TASK BRIEF:
From the entries, return every line where the string "buttons" shows up.

THE DATA:
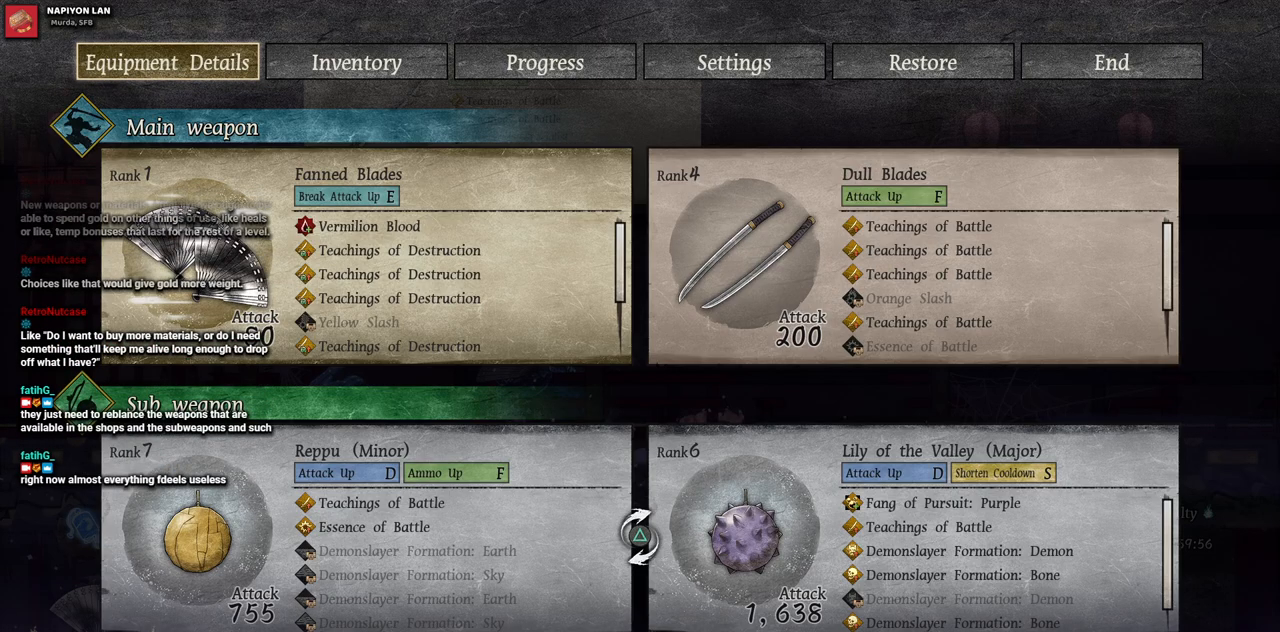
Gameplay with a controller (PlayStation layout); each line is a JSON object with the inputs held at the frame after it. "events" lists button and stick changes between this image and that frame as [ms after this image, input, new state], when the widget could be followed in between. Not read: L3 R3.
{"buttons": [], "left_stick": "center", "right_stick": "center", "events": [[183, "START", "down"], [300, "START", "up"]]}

---

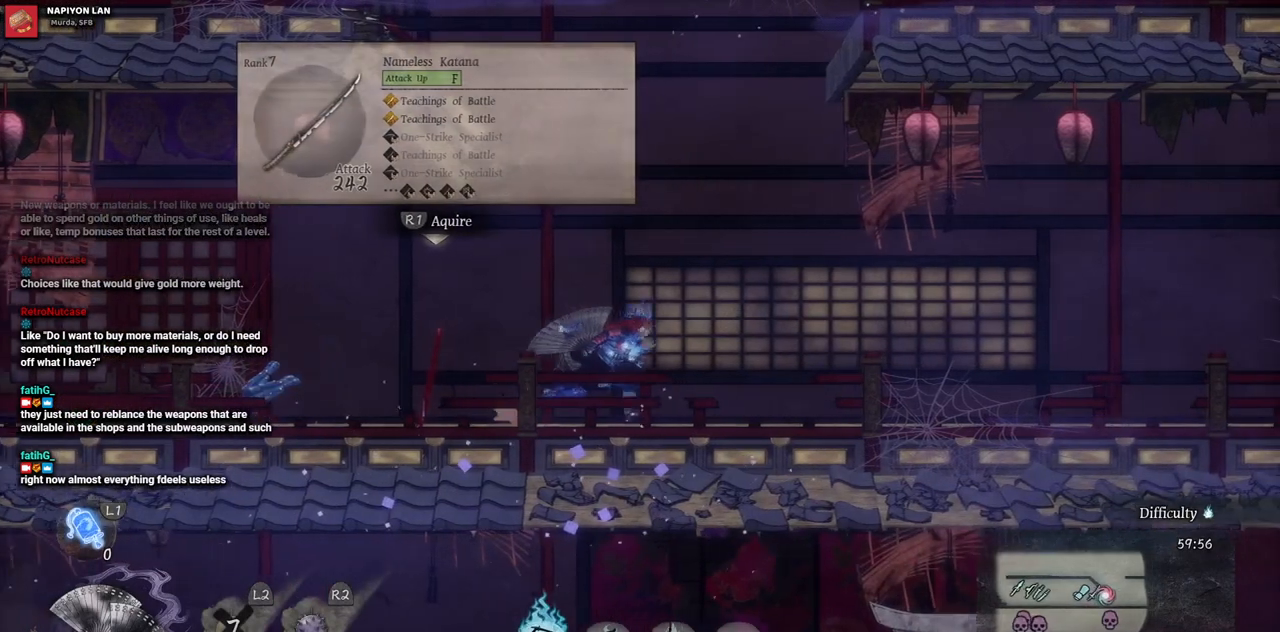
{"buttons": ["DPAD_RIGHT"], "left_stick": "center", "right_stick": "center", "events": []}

RESPONSE TO THE TASK:
{"buttons": [], "left_stick": "center", "right_stick": "center", "events": [[183, "START", "down"], [300, "START", "up"]]}
{"buttons": ["DPAD_RIGHT"], "left_stick": "center", "right_stick": "center", "events": []}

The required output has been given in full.